Do human beings have an inherent, inalienable right to be treated mercifully? The question arises when comparing criminal justice systems around the world, and noting, for instance, that some nations give more weight to human rights than others.

Natural law and religious approaches express an absolutist, metaphysical notion of mercy, in contrast to the relativist notion that appropriate degrees of mercy are whatever powerful individuals or groups say they are. In utilitarianism, for example, a decision to be merciful is made based on the perceived consequences of that decision.

Absolutist, metaphysical approaches include the “just deserts “or retributivist theory, which decrees that mercy should be granted only when it is specifically and morally deserved given the factual circumstances of the particular case and regardless of outcome if it is denied.

In modern criminal justice, both utilitarian and retributive concerns may underlie various merciful decisions. They are not necessarily mutually exclusive. The judge or decision maker can consider the consequences of a punishment or sentencing decision together along with the offender's moral deserts.

Offenders can encourage the criminal justice authority's desire to be merciful by exhibiting remorse. They may also prompt a judge's feelings of mercy by accepting full personal responsibility for the harm that resulted from the transgression. The offender may offer to pay restitution or decline to mount a defense.
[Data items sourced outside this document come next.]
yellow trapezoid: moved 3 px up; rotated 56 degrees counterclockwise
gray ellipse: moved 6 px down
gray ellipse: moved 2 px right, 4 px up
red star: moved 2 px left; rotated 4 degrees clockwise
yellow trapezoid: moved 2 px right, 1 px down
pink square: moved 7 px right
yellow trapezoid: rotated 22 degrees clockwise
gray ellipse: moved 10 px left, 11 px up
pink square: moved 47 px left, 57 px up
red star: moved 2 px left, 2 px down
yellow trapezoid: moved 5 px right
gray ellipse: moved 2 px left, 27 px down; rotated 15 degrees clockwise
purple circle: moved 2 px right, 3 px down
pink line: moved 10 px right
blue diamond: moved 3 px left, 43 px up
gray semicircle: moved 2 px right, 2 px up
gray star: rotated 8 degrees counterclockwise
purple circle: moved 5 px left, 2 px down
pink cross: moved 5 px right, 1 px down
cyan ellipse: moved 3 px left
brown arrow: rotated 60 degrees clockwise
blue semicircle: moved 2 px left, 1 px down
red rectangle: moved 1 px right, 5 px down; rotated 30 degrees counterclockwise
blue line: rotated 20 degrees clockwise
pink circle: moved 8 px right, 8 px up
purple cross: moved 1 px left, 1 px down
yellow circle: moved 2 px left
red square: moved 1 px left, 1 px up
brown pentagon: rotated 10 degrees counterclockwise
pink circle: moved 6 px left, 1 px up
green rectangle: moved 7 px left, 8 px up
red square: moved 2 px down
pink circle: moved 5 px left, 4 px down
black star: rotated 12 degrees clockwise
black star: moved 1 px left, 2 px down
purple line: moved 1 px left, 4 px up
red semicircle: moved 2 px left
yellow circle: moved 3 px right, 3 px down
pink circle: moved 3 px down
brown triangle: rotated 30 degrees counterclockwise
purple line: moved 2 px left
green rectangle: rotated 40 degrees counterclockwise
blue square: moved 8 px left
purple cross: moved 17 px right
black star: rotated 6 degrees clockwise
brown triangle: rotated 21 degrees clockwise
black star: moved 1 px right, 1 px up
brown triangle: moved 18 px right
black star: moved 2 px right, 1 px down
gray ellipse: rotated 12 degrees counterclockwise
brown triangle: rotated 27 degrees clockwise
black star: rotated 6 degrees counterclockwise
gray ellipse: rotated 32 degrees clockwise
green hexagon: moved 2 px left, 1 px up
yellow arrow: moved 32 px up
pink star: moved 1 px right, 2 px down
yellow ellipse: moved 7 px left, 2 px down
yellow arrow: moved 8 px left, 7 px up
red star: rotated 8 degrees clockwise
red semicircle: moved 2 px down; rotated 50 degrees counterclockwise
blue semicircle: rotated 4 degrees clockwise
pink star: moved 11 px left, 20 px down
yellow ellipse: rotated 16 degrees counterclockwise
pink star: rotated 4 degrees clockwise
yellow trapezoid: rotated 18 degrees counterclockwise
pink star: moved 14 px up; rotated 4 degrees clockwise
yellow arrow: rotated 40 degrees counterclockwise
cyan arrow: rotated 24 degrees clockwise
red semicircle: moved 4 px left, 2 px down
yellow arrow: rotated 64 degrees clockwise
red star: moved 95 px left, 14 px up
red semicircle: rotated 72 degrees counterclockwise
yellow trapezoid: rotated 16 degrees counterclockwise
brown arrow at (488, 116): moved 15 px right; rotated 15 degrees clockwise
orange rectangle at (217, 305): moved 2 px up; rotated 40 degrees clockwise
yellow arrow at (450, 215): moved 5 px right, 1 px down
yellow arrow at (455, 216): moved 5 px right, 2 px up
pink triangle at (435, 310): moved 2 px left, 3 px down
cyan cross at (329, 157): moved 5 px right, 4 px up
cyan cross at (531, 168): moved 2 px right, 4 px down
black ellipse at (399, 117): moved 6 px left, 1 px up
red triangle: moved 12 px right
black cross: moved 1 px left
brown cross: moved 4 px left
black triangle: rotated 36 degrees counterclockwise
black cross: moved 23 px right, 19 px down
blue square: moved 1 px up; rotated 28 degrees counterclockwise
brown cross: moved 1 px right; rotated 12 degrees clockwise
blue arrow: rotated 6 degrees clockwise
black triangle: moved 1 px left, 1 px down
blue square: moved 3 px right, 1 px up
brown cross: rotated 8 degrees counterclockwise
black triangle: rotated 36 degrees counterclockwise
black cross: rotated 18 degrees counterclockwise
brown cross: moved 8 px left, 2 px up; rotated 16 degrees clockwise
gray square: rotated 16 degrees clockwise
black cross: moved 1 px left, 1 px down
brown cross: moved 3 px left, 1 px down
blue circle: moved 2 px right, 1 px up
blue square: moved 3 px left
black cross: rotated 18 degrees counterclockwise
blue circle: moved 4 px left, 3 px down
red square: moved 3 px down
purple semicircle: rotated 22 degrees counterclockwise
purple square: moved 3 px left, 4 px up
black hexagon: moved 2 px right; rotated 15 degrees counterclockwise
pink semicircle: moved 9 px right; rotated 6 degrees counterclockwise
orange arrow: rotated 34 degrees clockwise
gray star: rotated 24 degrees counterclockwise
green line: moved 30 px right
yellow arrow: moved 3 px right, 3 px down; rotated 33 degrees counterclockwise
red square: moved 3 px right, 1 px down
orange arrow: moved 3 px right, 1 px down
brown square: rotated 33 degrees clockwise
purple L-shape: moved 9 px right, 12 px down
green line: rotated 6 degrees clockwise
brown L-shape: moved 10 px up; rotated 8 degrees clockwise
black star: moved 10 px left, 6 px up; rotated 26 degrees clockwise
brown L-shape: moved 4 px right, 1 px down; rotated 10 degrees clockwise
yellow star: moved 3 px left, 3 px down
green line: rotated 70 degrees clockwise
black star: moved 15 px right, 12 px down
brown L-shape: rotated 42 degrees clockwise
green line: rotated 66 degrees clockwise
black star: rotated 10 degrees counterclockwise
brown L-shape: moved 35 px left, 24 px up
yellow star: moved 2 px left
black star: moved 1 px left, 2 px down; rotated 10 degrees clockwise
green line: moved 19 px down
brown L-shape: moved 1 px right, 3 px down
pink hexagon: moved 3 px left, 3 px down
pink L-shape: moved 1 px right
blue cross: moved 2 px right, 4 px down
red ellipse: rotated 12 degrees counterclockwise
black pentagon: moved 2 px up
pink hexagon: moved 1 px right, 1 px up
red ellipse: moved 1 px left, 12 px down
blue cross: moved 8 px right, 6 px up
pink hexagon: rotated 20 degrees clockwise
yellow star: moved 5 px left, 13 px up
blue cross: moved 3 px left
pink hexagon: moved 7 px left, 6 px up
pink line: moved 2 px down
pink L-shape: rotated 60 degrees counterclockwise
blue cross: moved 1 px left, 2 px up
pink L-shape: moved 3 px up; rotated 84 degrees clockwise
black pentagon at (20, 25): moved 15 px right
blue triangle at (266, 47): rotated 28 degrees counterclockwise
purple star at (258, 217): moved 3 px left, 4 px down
Mercy may also be granted to those who are technically guilty but show that they were motivated by moral or virtuous sentiments, for example, in cases involving the medicinal use of marijuana or illegal euthanasia.

One more obvious way in which offenders may request mercy is to show that they were merciful toward the crime victim. On the grounds that “one good turn deserves another,” the state should show the mercy to the offenders that they previously showed the victim.